Students are also encouraged to represent math in different forms, such as through words, pictures, graphs and equations, and they are given more personal direction in correcting their mistakes.
Students are advised to think slowly and deeply to solve a problem, and are taught that math class is about learning, not performing.
The elementary math team — responsible for implementing the positive math learning environment in the district — consists of Quisley, classroom teachers, interventionist and instructional coaches.
“This team collaborates to make sure all students are understanding the Minnesota math standards and focusing on all students being able to engage in mathematics with success,” Quisley said, and added that National Council of Teachers of Mathematics standards play a role in student learning.

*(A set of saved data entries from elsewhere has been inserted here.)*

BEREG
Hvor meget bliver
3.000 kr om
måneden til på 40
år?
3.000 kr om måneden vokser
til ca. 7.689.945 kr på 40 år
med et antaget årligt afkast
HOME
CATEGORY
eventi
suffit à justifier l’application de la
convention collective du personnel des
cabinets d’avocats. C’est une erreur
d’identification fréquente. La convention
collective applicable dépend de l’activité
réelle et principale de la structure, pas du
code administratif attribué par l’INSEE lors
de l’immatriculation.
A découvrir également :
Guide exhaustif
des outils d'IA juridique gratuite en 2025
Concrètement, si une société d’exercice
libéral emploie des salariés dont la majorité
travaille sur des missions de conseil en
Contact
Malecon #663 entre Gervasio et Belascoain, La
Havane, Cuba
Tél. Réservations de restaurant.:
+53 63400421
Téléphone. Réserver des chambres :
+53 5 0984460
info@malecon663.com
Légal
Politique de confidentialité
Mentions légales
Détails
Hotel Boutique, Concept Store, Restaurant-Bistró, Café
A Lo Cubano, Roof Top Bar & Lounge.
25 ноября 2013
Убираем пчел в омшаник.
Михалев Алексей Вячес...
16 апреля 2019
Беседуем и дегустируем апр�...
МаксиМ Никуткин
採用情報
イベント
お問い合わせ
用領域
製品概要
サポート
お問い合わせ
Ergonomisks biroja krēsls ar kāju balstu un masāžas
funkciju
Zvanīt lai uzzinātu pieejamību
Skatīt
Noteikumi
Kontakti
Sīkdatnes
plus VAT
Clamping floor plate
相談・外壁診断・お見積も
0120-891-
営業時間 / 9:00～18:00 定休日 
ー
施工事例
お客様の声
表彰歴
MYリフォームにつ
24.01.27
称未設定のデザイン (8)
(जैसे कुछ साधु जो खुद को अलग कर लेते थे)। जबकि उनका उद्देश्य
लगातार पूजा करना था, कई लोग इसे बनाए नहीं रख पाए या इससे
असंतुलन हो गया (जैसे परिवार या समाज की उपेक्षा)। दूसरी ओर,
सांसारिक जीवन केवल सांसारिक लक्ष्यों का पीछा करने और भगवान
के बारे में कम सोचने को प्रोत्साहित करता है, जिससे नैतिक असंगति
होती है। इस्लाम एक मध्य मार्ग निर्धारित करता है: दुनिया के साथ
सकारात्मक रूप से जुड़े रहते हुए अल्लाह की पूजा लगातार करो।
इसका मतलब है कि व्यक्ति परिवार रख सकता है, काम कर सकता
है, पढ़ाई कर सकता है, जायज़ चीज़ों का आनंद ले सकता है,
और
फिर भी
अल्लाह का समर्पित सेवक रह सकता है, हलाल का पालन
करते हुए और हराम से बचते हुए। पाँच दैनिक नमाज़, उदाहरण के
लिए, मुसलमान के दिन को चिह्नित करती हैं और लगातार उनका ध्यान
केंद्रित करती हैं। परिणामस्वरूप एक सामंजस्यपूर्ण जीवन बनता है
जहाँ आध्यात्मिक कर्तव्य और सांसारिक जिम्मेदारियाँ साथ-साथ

“The NCTM practices are an additional resource that is tied to our textbook as well as other resources that we are using to implement the Minnesota math standards,” Quisley said. “These practices help to support math as an active learning process, in which each student builds upon his or her own knowledge with feedback from peers, teachers, other adults, as well as themselves.”
She said the district wants to create a welcoming learning environment to help elementary school students learn math.
“The district is striving to create a climate of safety, warmth and caring so that community, critical thinking, collaboration and creativity can flourish within our math learning structure,” she said.
As a math specialist, Quisley assists teachers with implementation, answering math questions and assisting instructional coaches and students.
She said districts across the state are trending toward incorporating a more positive math learning environment, noting she wants to expand that philosophy into other grade levels.
“We’re on the right path,” she said.